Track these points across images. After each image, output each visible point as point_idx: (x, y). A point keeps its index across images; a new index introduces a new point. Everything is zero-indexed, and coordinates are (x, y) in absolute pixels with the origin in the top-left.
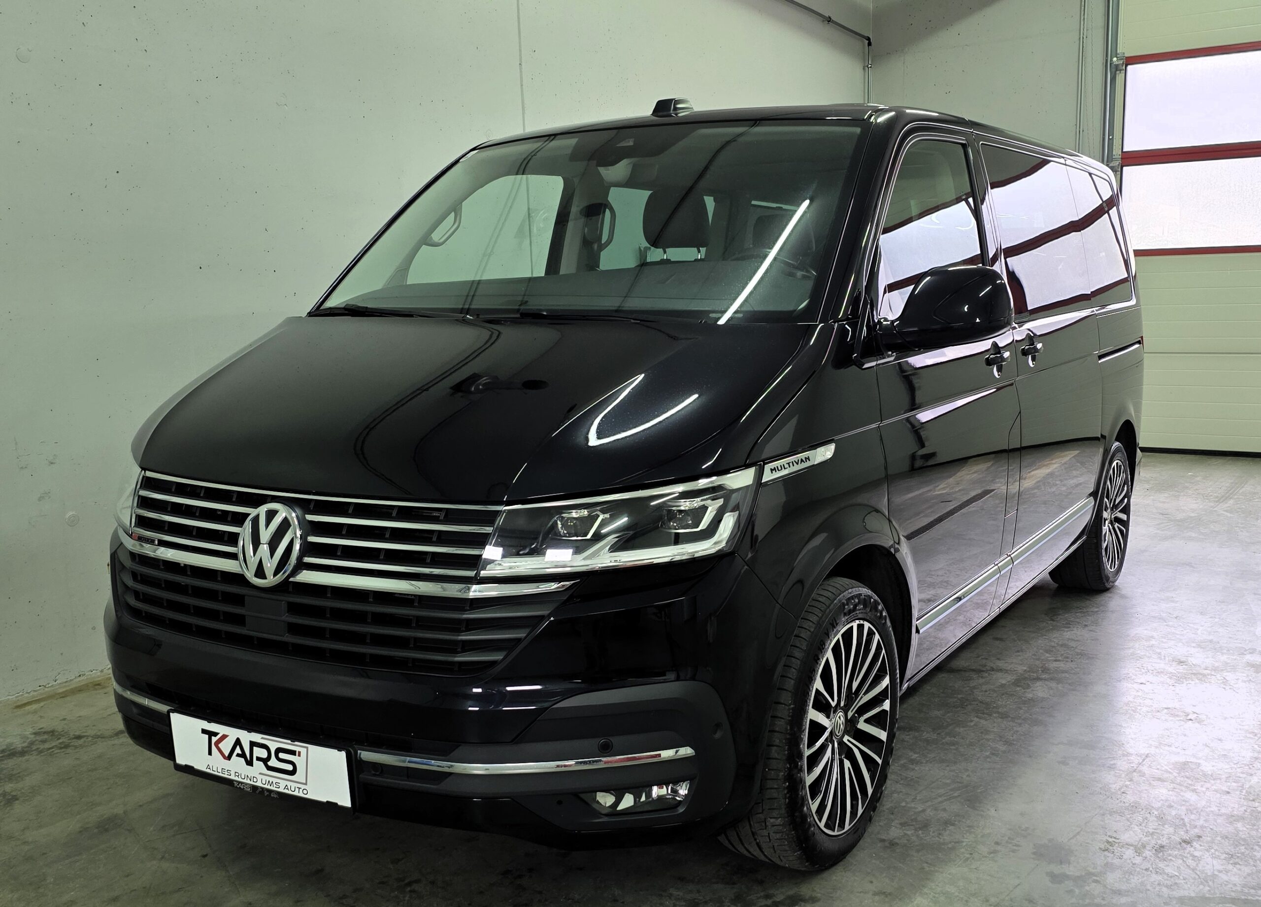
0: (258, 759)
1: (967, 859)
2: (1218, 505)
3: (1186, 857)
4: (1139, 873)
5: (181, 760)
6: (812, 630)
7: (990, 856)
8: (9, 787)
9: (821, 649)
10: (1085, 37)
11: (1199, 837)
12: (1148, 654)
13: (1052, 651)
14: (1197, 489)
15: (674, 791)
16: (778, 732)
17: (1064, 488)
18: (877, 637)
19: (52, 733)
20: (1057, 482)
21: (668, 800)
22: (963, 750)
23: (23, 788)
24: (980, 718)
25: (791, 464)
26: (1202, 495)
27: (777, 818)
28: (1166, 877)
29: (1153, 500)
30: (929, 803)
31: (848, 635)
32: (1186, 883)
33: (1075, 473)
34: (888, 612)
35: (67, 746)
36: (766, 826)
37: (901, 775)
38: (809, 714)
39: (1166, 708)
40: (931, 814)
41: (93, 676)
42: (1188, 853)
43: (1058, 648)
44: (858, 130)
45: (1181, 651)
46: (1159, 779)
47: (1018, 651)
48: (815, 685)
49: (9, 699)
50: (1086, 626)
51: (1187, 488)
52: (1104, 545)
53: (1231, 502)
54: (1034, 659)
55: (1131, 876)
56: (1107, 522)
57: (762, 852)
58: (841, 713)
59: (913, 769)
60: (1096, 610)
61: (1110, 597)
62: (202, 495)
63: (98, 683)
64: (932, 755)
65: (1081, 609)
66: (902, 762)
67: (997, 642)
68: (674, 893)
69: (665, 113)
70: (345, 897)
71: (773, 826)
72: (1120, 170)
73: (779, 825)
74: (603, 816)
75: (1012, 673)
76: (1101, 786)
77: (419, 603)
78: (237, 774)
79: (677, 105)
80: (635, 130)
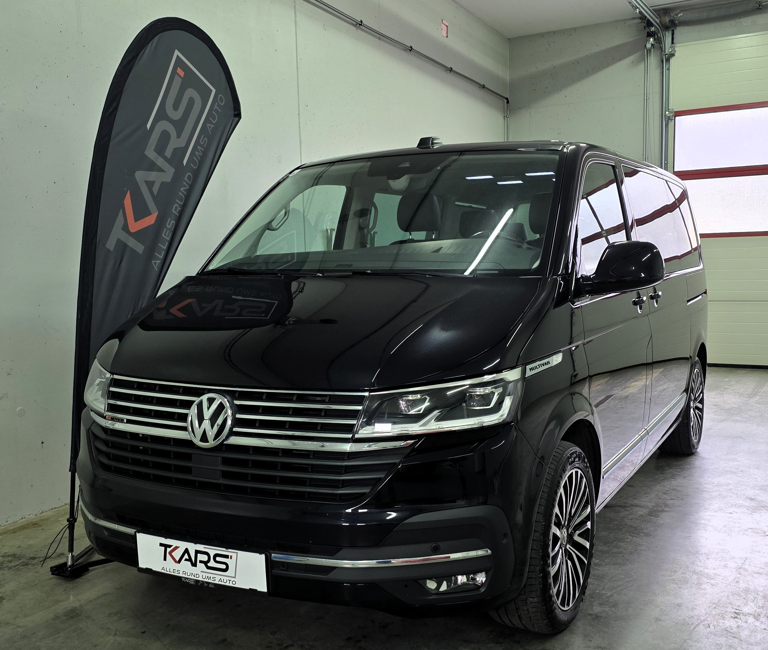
0: (201, 562)
2: (750, 399)
4: (760, 631)
5: (142, 565)
6: (553, 474)
9: (558, 486)
10: (648, 99)
12: (729, 494)
13: (667, 493)
14: (733, 390)
15: (474, 580)
16: (536, 540)
18: (584, 480)
19: (14, 556)
21: (470, 585)
22: (627, 557)
23: (6, 592)
24: (633, 537)
25: (540, 365)
26: (738, 393)
27: (534, 598)
29: (712, 396)
30: (614, 591)
31: (570, 477)
34: (590, 464)
35: (27, 564)
36: (526, 603)
38: (552, 529)
39: (751, 529)
40: (618, 598)
41: (31, 518)
43: (671, 491)
45: (750, 493)
46: (758, 573)
47: (646, 494)
48: (555, 510)
50: (685, 477)
51: (727, 388)
52: (691, 425)
53: (758, 397)
54: (657, 499)
55: (756, 634)
56: (692, 409)
57: (521, 621)
58: (565, 529)
59: (598, 570)
60: (689, 467)
61: (695, 459)
62: (157, 390)
63: (36, 522)
64: (607, 561)
65: (679, 466)
67: (631, 488)
69: (426, 146)
71: (531, 603)
73: (535, 602)
74: (434, 595)
75: (646, 508)
76: (722, 578)
77: (313, 456)
78: (184, 573)
79: (433, 141)
80: (409, 157)
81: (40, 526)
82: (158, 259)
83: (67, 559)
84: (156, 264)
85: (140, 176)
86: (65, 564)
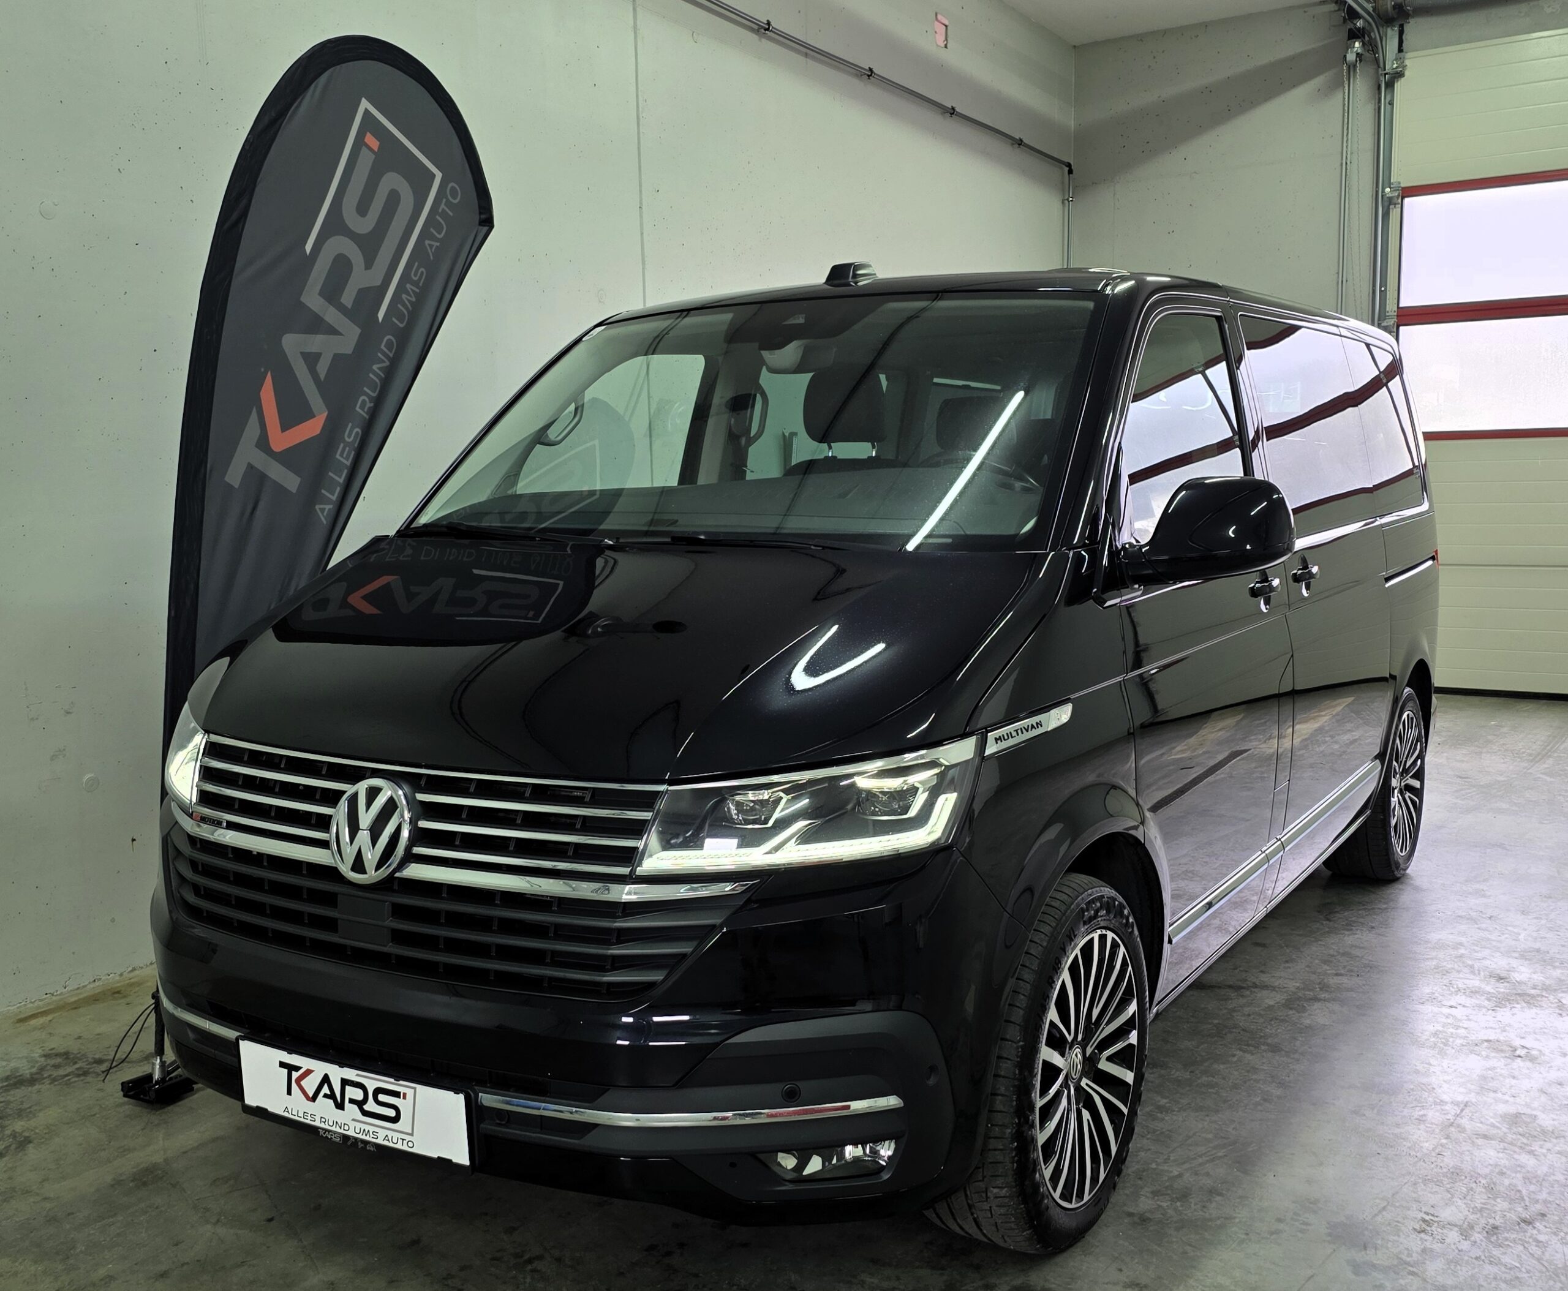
0: (352, 1101)
1: (1242, 1242)
2: (1534, 765)
3: (1528, 1242)
4: (1467, 1262)
5: (251, 1100)
6: (1045, 944)
7: (1272, 1237)
8: (18, 1125)
9: (1056, 968)
10: (1348, 163)
11: (1543, 1215)
12: (1456, 966)
13: (1331, 962)
14: (1504, 744)
15: (875, 1152)
16: (1004, 1077)
17: (1336, 747)
18: (1122, 950)
19: (66, 1055)
20: (1327, 739)
21: (867, 1164)
22: (1225, 1094)
23: (36, 1128)
24: (1244, 1052)
25: (1019, 731)
26: (1512, 751)
27: (1001, 1188)
28: (1503, 1269)
29: (1448, 759)
30: (1186, 1166)
31: (1087, 949)
32: (1531, 1277)
33: (1349, 726)
34: (1135, 918)
35: (85, 1073)
36: (987, 1197)
37: (1147, 1126)
38: (1042, 1053)
39: (1487, 1041)
40: (1191, 1180)
41: (111, 981)
42: (1530, 1237)
43: (1339, 957)
44: (1091, 305)
45: (1499, 963)
46: (1485, 1137)
47: (1287, 962)
48: (1049, 1015)
49: (9, 1010)
50: (1373, 928)
51: (1490, 742)
52: (1393, 822)
53: (1550, 761)
54: (1308, 972)
55: (1459, 1267)
56: (1396, 791)
57: (981, 1230)
58: (1078, 1050)
60: (1385, 906)
61: (1400, 889)
62: (282, 766)
63: (119, 989)
64: (1185, 1101)
65: (1364, 905)
66: (1147, 1109)
67: (1259, 949)
68: (868, 1279)
69: (842, 281)
70: (450, 1276)
71: (996, 1197)
72: (1395, 330)
73: (1004, 1197)
74: (787, 1183)
75: (1281, 991)
76: (1409, 1145)
77: (558, 906)
78: (323, 1120)
79: (857, 270)
80: (805, 303)
81: (125, 997)
82: (328, 501)
83: (153, 1069)
84: (324, 511)
85: (292, 343)
86: (149, 1077)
........
§ **YOUR GOAL**: A precise repetition of every entry, free of pictures, is the expected answer.

§ **WRITTEN SOLUTION**:
Track these points across images. After each image, output each visible point as point_idx: (x, y). A point keeps its index across images; a new index introduces a new point. Everything is zero-indexed, and coordinates are (x, y) in absolute pixels with the origin in the top-left.
0: (258, 759)
1: (967, 859)
2: (1218, 505)
3: (1186, 857)
4: (1139, 873)
5: (181, 760)
6: (812, 630)
7: (990, 856)
8: (9, 787)
9: (821, 649)
10: (1085, 37)
11: (1199, 837)
12: (1148, 654)
13: (1052, 651)
14: (1197, 489)
15: (674, 791)
16: (778, 732)
17: (1064, 488)
18: (877, 637)
19: (52, 733)
20: (1057, 482)
21: (668, 800)
22: (963, 750)
23: (23, 788)
24: (980, 718)
25: (791, 464)
26: (1202, 495)
27: (777, 818)
28: (1166, 877)
29: (1153, 500)
30: (929, 803)
31: (848, 635)
32: (1186, 883)
33: (1075, 473)
34: (888, 612)
35: (67, 746)
36: (766, 826)
37: (901, 775)
38: (809, 714)
39: (1166, 708)
40: (931, 814)
41: (93, 676)
42: (1188, 853)
43: (1058, 648)
44: (858, 130)
45: (1181, 651)
46: (1159, 779)
47: (1018, 651)
48: (815, 685)
49: (9, 699)
50: (1086, 626)
51: (1187, 488)
52: (1104, 545)
53: (1231, 502)
54: (1034, 659)
55: (1131, 876)
56: (1107, 522)
57: (762, 852)
58: (841, 713)
59: (913, 769)
60: (1096, 610)
61: (1110, 597)
62: (202, 495)
63: (98, 683)
64: (932, 755)
65: (1081, 609)
66: (902, 762)
67: (997, 642)
68: (674, 893)
69: (665, 113)
70: (345, 897)
71: (773, 826)
72: (1120, 170)
73: (779, 825)
74: (603, 816)
75: (1012, 673)
76: (1101, 786)
77: (419, 603)
78: (237, 774)
79: (677, 105)
80: (635, 130)
0: (201, 562)
2: (750, 399)
4: (760, 631)
5: (142, 565)
6: (553, 474)
9: (558, 486)
10: (648, 99)
12: (729, 494)
13: (667, 493)
14: (733, 390)
15: (474, 580)
16: (536, 540)
18: (584, 480)
19: (14, 556)
21: (470, 585)
22: (627, 557)
23: (6, 592)
24: (633, 537)
25: (540, 365)
26: (738, 393)
27: (534, 598)
29: (712, 396)
30: (614, 591)
31: (570, 477)
34: (590, 464)
35: (27, 564)
36: (526, 603)
38: (552, 529)
39: (751, 529)
40: (618, 598)
41: (31, 518)
43: (671, 491)
45: (750, 493)
46: (758, 573)
47: (646, 494)
48: (555, 510)
50: (685, 477)
51: (727, 388)
52: (691, 425)
53: (758, 397)
54: (657, 499)
55: (756, 634)
56: (692, 409)
57: (521, 621)
58: (565, 529)
59: (598, 570)
60: (689, 467)
61: (695, 459)
62: (157, 390)
63: (36, 522)
64: (607, 561)
65: (679, 466)
67: (631, 488)
69: (426, 146)
71: (531, 603)
73: (535, 602)
74: (434, 595)
75: (646, 508)
76: (722, 578)
77: (313, 456)
78: (184, 573)
79: (433, 141)
80: (409, 157)
81: (40, 526)
82: (158, 259)
83: (67, 559)
84: (156, 264)
85: (140, 176)
86: (65, 564)
0: (352, 1101)
1: (1242, 1242)
2: (1534, 765)
3: (1528, 1242)
4: (1467, 1262)
5: (251, 1100)
6: (1045, 944)
7: (1272, 1237)
8: (18, 1125)
9: (1056, 968)
10: (1348, 163)
11: (1543, 1215)
12: (1456, 966)
13: (1331, 962)
14: (1504, 744)
15: (875, 1152)
16: (1004, 1077)
17: (1336, 747)
18: (1122, 950)
19: (66, 1055)
20: (1327, 739)
21: (867, 1164)
22: (1225, 1094)
23: (36, 1128)
24: (1244, 1052)
25: (1019, 731)
26: (1512, 751)
27: (1001, 1188)
28: (1503, 1269)
29: (1448, 759)
30: (1186, 1166)
31: (1087, 949)
32: (1531, 1277)
33: (1349, 726)
34: (1135, 918)
35: (85, 1073)
36: (987, 1197)
37: (1147, 1126)
38: (1042, 1053)
39: (1487, 1041)
40: (1191, 1180)
41: (111, 981)
42: (1530, 1237)
43: (1339, 957)
44: (1091, 305)
45: (1499, 963)
46: (1485, 1137)
47: (1287, 962)
48: (1049, 1015)
49: (9, 1010)
50: (1373, 928)
51: (1490, 742)
52: (1393, 822)
53: (1550, 761)
54: (1308, 972)
55: (1459, 1267)
56: (1396, 791)
57: (981, 1230)
58: (1078, 1050)
60: (1385, 906)
61: (1400, 889)
62: (282, 766)
63: (119, 989)
64: (1185, 1101)
65: (1364, 905)
66: (1147, 1109)
67: (1259, 949)
68: (868, 1279)
69: (842, 281)
70: (450, 1276)
71: (996, 1197)
72: (1395, 330)
73: (1004, 1197)
74: (787, 1183)
75: (1281, 991)
76: (1409, 1145)
77: (558, 906)
78: (323, 1120)
79: (857, 270)
80: (805, 303)
81: (125, 997)
82: (328, 501)
83: (153, 1069)
84: (324, 511)
85: (292, 343)
86: (149, 1077)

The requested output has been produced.